Dr. Laura Cashman and Dr. John FitzGibbon
Prominent political figures from across Europe have engaged in Romaphobic discourse over the past few years. Specifically singling out a single group in society with a negative political narrative is associated with the radical right. Frequently such arguments are directed at Immigrants, Jews and Muslims and are considered ‘unacceptable’ by political actors who represented the mainstream in society. Why is it then that it is acceptable for such discourse to be directed at Roma and not other groups in society?
Our research incorporates a unique interdisciplinary approach between Roma studies and political party analysis. In taking this approach we are able to develop a model which describes how the specific nature of Roma as a group in society facilities their exploitation by political actors as part of a populist narrative. Despite the public and political actors having a clear idea of who the Roma are, in reality there is no agreed definition of what constitutes ‘Romaness’ amongst either scholars or the Roma themselves.
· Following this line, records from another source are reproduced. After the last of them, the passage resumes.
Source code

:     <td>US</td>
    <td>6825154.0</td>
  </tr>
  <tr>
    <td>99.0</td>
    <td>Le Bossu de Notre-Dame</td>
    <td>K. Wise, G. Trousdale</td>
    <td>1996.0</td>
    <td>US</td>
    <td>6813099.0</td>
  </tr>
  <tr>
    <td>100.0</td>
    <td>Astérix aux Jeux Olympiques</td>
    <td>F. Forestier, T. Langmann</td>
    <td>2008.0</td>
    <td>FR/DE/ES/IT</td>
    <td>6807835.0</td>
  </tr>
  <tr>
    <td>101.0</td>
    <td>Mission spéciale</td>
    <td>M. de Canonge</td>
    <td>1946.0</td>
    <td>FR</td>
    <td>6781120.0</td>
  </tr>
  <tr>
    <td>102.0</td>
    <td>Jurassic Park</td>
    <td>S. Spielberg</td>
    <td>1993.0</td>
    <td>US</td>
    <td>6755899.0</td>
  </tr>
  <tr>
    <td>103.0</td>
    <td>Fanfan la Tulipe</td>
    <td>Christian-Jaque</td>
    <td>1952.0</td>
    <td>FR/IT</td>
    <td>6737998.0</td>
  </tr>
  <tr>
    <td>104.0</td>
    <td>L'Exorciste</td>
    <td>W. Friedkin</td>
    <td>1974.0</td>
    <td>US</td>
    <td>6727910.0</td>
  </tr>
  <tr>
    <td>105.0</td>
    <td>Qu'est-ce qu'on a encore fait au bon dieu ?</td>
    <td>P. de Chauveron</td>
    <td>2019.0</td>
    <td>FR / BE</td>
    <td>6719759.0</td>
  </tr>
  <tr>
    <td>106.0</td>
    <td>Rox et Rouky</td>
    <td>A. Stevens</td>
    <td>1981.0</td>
This in turn negates the development of both political representation and legal protection for Roma. Other groups in society are more politically organised and are able to defend their interests more forcefully than the Roma. In conclusion we find that mainstream political actors engage in Romaphobia, despite it being against their ostensible societal values, because there are few negative consequences for them doing so.
Dr. Dennis Nigbur
This study aims to offer an individual perspective on acculturation – the process that happens when two or more cultural groups begin to live together. In addition to the socio-cultural adjustment at the level of the group, there are individual experiences and perspectives that deserve to be studied. Taking the migration experiences of international students as an example, this research uses phenomenological interview methods to find out how the acculturation process feels for the people involved in it.
The presentation focused on the perspective of Sachit, a postgraduate student who has already migrated twice for education purposes. The analysis of his interview data suggests that he sees migration as an individual decision and responsibility, and that the changes involved for him are pragmatic adaptations to a new social context. However, there remains an attachment to the culture, people and identity of his country of origin, which is experienced as helpful and nice to have. In Sachit’s account and in other interviews, you are the same person in both places, but you act – and, sometimes, feel – different.
The talk ended with a discussion of how international students hold a privileged position among migrants, but the methods used in this study could help examine the link between state policy and individual experience.